Give back the data below exactly as it was given.

::: Data listing

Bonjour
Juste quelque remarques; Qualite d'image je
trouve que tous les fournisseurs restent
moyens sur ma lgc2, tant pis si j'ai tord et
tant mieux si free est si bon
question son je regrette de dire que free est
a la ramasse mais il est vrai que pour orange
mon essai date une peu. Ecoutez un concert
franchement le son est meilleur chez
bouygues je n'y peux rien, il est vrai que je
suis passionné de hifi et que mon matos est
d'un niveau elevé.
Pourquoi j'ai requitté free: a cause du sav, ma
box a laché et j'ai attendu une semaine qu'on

::::::

*Solution to this problem*.
Bonjour
Juste quelque remarques; Qualite d'image je
trouve que tous les fournisseurs restent
moyens sur ma lgc2, tant pis si j'ai tord et
tant mieux si free est si bon
question son je regrette de dire que free est
a la ramasse mais il est vrai que pour orange
mon essai date une peu. Ecoutez un concert
franchement le son est meilleur chez
bouygues je n'y peux rien, il est vrai que je
suis passionné de hifi et que mon matos est
d'un niveau elevé.
Pourquoi j'ai requitté free: a cause du sav, ma
box a laché et j'ai attendu une semaine qu'on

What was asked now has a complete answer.